Because my sense of and experience of God has changed from that of my youth I sometimes feel I need to develop a defense of sorts for the God who has my heart and holds my life. Yet to do so feels overly rational, cerebral and disconnected from daily life. My defense would be full of encounter stories rather tenets of faith, and words often fail to communicate these well, and so I falter.
Recently one of my directees and I were having a conversation that touched on the edges of this. She wondered if her sense of God had veered too far to the edges. She wondered if she might not be serving her children well--indeed might be damaging her children--by failing to pass on to them the clarity and certainty of her childhood faith. Important questions, those.
Out of our ramblings she told this story of a conversation she had with her daughter a couple of years ago, who was perhaps 11 at the time. Her daughter asserted, "I don't believe in God."
"Hmm," my directee answered, "that's interesting and I'd like to hear more. Why is it that you don't believe in God?
"Well, I can't see God. I can't touch God."

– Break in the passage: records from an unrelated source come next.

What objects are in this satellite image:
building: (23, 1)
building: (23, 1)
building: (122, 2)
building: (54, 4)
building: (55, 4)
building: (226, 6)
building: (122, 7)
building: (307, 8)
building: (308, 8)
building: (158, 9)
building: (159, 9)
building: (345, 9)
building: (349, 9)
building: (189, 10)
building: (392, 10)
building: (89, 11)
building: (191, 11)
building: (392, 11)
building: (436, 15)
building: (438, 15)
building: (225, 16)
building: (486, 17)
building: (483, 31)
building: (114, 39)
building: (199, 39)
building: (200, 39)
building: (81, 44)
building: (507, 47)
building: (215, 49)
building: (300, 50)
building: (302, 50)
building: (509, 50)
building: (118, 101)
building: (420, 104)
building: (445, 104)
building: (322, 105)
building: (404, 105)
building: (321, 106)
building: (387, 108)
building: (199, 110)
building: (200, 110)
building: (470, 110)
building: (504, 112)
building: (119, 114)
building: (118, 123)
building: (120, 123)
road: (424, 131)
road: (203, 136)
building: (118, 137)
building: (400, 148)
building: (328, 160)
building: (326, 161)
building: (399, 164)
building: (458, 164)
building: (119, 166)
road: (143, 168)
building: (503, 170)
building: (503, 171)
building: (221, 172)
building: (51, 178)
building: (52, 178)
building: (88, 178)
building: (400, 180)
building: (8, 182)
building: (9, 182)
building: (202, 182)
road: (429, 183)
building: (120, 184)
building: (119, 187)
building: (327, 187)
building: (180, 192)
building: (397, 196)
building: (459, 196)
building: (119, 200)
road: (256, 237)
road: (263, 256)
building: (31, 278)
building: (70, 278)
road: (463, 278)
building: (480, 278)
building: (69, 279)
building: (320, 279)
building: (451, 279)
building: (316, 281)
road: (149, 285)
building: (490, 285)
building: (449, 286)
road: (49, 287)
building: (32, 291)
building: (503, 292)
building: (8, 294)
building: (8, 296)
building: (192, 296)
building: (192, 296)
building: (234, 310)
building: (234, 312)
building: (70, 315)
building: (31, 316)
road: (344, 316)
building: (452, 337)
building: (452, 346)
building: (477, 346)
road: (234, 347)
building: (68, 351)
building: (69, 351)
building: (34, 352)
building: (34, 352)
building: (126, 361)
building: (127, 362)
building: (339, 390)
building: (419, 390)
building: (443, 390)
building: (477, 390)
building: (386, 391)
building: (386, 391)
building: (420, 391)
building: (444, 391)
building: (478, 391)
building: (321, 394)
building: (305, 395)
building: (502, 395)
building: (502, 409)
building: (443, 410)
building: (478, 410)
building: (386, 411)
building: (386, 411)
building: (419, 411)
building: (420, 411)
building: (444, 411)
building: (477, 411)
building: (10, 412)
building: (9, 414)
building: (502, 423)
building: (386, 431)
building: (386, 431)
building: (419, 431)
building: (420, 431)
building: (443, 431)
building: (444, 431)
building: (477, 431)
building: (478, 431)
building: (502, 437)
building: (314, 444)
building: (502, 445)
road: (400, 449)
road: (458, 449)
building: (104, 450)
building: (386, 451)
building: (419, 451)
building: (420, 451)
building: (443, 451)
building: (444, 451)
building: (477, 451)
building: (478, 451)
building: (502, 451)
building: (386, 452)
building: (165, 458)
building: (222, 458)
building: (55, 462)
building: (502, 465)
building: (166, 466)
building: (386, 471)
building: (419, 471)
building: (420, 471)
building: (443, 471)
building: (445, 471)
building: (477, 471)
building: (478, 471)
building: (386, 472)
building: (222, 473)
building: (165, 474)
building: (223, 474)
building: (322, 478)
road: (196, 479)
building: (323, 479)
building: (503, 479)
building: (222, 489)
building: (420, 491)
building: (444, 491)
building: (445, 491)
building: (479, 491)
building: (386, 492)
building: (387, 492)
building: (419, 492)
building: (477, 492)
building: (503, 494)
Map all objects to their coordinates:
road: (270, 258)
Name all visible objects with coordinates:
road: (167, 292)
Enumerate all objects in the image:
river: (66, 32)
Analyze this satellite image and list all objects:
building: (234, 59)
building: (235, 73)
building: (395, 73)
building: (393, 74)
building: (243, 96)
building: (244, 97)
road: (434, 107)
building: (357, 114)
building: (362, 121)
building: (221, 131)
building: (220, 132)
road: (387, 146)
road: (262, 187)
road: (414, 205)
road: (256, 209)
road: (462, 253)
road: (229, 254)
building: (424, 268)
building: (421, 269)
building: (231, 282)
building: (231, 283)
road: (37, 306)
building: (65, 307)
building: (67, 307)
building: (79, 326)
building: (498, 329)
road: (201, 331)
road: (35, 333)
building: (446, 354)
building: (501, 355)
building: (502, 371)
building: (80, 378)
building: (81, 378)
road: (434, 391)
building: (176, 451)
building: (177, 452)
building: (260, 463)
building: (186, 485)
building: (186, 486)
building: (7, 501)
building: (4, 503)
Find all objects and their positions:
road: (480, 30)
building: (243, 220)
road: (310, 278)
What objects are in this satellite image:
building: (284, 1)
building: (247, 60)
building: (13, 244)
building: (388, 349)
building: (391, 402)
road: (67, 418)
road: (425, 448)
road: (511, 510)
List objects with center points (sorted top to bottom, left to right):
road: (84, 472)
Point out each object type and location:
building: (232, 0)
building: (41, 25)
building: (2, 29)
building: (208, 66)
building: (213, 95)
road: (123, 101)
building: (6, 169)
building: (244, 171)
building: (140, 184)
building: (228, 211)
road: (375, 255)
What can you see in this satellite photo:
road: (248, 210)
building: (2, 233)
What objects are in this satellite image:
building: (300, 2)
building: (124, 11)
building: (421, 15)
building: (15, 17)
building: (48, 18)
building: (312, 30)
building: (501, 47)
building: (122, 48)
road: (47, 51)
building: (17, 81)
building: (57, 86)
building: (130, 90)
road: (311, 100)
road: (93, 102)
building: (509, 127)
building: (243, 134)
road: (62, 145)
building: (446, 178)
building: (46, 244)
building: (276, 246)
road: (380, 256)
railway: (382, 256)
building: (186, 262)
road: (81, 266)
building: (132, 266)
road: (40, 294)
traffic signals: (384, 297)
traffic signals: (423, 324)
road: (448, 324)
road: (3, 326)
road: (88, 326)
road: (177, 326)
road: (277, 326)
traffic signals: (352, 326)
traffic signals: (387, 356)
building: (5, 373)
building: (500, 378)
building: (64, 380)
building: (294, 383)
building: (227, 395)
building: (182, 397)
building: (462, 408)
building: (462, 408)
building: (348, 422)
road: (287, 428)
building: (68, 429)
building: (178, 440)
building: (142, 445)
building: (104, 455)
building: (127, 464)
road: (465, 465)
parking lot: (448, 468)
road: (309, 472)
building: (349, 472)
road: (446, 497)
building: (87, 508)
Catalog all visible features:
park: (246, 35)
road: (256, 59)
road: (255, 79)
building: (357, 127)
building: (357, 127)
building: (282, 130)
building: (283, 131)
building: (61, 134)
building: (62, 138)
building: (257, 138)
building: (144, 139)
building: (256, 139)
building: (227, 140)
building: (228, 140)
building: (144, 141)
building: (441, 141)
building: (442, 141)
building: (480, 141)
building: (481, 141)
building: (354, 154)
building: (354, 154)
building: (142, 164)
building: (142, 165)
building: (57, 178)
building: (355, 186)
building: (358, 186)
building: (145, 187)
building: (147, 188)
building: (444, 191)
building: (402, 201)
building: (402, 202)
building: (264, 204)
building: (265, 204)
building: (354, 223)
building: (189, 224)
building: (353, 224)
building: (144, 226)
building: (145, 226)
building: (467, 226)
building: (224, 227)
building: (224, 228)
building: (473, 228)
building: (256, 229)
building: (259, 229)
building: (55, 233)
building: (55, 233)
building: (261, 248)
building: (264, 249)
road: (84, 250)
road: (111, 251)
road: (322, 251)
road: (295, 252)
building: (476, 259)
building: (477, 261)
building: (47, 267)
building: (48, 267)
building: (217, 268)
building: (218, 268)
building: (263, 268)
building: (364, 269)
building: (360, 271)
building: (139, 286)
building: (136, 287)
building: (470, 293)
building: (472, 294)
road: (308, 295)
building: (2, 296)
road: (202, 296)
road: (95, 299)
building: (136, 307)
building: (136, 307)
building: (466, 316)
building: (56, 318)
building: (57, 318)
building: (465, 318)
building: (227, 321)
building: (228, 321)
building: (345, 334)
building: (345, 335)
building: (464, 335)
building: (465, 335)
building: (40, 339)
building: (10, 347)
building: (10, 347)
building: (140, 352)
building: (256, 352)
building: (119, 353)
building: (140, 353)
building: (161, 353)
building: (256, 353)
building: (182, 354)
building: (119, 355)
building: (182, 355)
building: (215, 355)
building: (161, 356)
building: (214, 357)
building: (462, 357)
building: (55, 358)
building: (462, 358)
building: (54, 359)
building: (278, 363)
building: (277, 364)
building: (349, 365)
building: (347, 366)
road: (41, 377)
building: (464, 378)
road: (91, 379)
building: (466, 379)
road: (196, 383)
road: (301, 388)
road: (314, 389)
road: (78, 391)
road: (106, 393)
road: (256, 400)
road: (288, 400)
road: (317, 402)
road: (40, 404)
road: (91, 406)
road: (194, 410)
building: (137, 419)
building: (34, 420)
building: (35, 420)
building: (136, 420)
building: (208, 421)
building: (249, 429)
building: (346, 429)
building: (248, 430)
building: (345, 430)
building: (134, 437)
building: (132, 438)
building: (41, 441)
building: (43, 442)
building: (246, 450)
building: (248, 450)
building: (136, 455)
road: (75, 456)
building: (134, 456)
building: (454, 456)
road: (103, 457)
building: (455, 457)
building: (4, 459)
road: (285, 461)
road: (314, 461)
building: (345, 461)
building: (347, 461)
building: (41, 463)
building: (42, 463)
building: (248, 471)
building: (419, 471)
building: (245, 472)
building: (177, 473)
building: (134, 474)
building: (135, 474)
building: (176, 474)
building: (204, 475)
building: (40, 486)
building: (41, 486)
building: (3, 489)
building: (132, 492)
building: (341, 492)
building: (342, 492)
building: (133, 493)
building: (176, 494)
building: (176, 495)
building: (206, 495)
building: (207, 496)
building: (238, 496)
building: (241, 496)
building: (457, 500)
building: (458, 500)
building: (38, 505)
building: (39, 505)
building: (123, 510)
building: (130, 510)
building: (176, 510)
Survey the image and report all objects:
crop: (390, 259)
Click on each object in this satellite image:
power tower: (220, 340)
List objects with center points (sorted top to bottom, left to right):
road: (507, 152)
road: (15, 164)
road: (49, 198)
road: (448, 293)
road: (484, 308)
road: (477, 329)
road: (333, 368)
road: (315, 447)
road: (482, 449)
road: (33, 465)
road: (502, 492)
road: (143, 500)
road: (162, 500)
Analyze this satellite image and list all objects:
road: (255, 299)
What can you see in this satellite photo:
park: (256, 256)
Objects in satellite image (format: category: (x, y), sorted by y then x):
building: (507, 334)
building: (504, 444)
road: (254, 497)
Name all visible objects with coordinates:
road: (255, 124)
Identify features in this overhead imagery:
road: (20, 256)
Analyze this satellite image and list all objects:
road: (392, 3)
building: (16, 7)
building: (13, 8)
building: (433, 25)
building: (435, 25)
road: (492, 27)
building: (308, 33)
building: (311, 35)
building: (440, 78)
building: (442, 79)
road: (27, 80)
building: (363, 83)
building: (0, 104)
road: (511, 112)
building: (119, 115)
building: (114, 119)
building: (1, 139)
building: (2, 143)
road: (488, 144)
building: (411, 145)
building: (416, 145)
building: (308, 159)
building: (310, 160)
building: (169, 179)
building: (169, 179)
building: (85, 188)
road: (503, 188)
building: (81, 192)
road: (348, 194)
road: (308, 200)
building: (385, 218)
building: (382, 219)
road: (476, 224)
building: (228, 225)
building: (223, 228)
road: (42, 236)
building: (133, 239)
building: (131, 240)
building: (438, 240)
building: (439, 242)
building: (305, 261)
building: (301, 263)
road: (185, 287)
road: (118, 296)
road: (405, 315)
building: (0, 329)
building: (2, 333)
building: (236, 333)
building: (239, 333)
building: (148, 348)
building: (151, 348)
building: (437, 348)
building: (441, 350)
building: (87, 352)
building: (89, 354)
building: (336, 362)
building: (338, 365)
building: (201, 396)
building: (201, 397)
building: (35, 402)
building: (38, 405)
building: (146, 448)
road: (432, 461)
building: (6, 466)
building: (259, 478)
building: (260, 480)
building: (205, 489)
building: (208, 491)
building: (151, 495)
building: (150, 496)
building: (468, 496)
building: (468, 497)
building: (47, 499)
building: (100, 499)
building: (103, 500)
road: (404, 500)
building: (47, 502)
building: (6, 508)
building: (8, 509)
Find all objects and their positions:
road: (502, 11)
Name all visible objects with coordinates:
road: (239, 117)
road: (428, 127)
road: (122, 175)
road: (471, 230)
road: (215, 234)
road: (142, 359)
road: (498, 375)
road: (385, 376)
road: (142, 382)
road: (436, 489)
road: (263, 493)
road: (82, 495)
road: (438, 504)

My directee nodded and said, "Yes. That's true." After a pause she added, "You know, I love you the same whether or not you believe in God. Nothing you believe or don't changes my love for you." I imagine her pausing again, as she did in our conversation before saying, "And that love I feel for you--well--that's kind of like God to me, that's who God is to me."
We sat with that apologetic--that defense--of my directees' sense of God. Our conversation flowed on from there, delving into what it means to experience God's enduring love, and then to live our ordinary lives out of the depths of that familiarity.
I wondered if her daughter made her declaration because she wanted to know how her mama would respond. Would she be rebutted? Would she learn naming some questions and statements brought disapproval? My directee responded with love, in love, sensing no urgent need to correct, to toe a line, to bring a wandering soul back into the fold. She had a confidence that what her daughter believed about the Mystery that called her into being and sustained her life in every nano second with heartbeats and breaths didn't concern God overly much.
And her daughter learned that what she believed wouldn't challenge, shift, or change her mama's love for her.
Maybe so it is with God, and perhaps that apologetic is enough.